Thursday, November 5, 2009

Cost of Climate Change

I read an interesting article in the National Post today from a climate change activist laying out the cost of climate change. It was a vain attempt to deconstruct the economics of global warming, painting a very bleak picture that concludes doing nothing would be literally murdering poor people. Really his argument had more holes than a Michael Moore movie. As an economist, I would like to quickly address his main talking points individually.

1) "The Global Humanitarian Forum argues that a gradual rise in temperature has already displaced 26-million people, and kills about 315,000 people a year through hunger, sickness and weather disasters, with the annual death toll expected to rise to half a million by 2030."

Are you saying that those are 315,000 people who would not have died had the world climate stayed in steady state equilibrium? Since we have started measuring weather in an archive, we have observed that temperature patterns are constantly cycling around equilibrium, rarely resting at a consistent temperature. Interesting how they shift back to temperature increases when making the case on how you are murdering people by driving to work. I thought the world stopped warming a decade ago. If the world hasn't warmed, then shouldn't those people still be alive? Or is global cooling worse? A lot of people die around the world every day for a lot of reasons. I would like to see the data that these "experts" are using to make these forecasts. Where does "half a million will die annually by climate change" come from?

2) "Second, the economic costs of rising CO2 levels in the atmosphere are significant. Nicholas Stern argues that doing nothing to mitigate carbon emissions could result in a 5%-20% loss of world GDP due to rising temperatures. Others (including big insurers) argue that global warming already causes over $125-billion in annual economic losses worldwide."

and

"The United Kingdom's Stern Report posited that 90% of the economic losses will be borne in the developing world, even though the world's 50 least-developed countries contribute only 1% of global emissions."

This is my favourite mathematical contradiction. A possible 20% loss of GDP, with 90% of the loss suffered from the poorest 50 countries who contribute 1% of the world's carbon. According to the World Bank, the world's 100 poorest countries contribute roughly 2% to global GDP. If 90% of the losses will be incurred by 2% of the world economy, how can the world's economy decline by a maximum of 20%? That is mathematically impossible! Honestly, if the 30 richest countries in the world produce roughly 90% of global economic output, then a clever wealth distribution scheme could certainly destroy 20% of world GDP. Unless we are going to include Europe as part of the developing world.

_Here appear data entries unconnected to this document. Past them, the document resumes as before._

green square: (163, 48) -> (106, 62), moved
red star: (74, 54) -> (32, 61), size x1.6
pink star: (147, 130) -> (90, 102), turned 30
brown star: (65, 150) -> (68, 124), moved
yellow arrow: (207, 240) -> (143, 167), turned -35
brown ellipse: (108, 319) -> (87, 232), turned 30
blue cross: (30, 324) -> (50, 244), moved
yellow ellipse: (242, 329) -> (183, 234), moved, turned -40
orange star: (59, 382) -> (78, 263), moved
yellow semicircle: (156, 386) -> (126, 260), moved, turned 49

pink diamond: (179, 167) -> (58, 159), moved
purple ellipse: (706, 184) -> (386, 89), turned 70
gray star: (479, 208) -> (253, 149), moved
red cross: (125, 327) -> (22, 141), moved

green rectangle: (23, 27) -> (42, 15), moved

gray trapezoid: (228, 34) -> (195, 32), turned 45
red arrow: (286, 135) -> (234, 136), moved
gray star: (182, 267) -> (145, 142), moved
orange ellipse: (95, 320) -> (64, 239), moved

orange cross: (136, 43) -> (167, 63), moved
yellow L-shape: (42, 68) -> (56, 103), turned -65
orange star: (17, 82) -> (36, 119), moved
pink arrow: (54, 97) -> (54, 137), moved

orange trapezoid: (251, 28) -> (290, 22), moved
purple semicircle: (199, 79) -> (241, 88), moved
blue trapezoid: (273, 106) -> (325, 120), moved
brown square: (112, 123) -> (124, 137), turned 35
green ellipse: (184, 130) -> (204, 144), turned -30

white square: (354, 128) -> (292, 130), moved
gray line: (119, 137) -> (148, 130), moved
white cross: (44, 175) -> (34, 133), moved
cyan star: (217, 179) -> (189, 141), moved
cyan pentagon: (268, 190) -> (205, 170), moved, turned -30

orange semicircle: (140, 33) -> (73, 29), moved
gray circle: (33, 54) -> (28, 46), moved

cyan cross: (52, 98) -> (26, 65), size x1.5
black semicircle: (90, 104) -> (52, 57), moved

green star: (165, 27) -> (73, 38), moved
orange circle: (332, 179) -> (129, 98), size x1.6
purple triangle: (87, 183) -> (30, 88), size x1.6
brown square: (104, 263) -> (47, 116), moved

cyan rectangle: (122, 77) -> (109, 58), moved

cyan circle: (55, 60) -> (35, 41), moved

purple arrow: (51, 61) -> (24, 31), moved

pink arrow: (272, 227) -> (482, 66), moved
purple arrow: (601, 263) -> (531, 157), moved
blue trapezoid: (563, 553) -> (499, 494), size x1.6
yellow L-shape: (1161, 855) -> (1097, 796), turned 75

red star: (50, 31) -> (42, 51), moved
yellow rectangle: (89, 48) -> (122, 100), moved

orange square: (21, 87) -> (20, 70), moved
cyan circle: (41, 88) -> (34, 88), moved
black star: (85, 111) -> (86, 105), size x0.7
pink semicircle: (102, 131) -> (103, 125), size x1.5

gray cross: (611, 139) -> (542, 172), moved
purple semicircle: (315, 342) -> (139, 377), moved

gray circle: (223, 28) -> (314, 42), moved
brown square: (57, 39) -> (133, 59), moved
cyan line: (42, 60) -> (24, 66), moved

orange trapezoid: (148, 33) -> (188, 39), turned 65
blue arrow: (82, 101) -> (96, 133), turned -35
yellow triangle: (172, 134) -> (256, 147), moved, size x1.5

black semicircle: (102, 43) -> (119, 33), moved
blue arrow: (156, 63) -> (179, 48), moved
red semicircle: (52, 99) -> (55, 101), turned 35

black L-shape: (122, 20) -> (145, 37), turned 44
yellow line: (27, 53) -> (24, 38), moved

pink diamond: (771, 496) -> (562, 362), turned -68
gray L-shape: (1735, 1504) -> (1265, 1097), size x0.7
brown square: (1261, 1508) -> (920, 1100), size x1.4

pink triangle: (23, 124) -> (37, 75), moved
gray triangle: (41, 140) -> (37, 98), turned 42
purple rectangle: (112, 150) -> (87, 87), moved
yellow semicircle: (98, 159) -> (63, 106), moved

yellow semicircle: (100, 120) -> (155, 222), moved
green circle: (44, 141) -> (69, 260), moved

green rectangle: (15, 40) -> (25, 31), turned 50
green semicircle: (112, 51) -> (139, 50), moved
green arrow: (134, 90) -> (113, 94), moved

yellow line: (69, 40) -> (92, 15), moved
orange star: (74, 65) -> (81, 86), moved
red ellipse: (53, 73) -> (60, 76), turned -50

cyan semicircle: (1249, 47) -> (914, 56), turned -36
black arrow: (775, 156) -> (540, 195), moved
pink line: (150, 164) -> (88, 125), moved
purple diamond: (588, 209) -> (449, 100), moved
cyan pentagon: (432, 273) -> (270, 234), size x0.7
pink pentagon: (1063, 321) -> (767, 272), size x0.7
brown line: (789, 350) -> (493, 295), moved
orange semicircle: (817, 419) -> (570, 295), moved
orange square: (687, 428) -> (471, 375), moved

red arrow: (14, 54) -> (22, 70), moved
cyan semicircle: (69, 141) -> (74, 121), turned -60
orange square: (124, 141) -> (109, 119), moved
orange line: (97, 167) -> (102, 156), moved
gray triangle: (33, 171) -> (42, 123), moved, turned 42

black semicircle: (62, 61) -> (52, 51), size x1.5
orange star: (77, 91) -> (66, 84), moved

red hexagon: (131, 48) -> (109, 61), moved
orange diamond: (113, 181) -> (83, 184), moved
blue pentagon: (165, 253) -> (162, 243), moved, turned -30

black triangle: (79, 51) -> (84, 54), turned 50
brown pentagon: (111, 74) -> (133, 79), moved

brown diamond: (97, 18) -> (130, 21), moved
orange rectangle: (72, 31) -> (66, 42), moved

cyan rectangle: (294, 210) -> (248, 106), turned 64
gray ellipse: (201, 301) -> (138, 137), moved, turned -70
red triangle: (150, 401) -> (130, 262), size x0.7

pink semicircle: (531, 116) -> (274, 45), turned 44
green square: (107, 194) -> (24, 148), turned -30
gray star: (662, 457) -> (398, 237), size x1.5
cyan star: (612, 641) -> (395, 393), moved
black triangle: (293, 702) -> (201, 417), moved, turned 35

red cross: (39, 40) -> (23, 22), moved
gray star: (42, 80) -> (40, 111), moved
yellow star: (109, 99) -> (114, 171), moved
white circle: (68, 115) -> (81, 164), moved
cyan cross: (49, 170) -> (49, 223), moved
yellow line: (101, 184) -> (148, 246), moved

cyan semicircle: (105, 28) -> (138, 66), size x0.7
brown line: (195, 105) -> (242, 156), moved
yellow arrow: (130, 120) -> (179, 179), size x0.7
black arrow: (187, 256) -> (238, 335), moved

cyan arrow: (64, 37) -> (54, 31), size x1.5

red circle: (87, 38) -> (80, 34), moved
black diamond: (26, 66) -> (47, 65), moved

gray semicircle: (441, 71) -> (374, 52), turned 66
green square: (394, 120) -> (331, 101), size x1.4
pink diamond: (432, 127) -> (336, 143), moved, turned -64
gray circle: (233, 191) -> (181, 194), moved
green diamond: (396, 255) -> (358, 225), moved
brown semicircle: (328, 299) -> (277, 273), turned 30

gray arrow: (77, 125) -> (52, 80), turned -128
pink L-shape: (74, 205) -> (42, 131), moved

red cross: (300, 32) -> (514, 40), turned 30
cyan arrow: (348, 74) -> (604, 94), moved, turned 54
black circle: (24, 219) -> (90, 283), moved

Again, when you are debating these people, just focus on the numbers. I would not speculate that every climate change activist is a Marxist, but there is a significant proportion in the global warming community who are now promoting global socialism as the cure to a problem that isn't even there.

I have asked it before and I will say it again, where does environmentalism end and Marxism begin?

1 comment:

  1. Seems to me the environmentalists have to choose between this shiny new world wealth redistribution scheme or a cleaner environment.
    Chinese industry pollutes more per unit of production than industry in the developed world.
    So moving production from the cleaner industry here to the dirtier industry there will result in more real pollution and C02, not less.
    And we'll ship our raw materials there and the finished products back here which will cause even more pollution.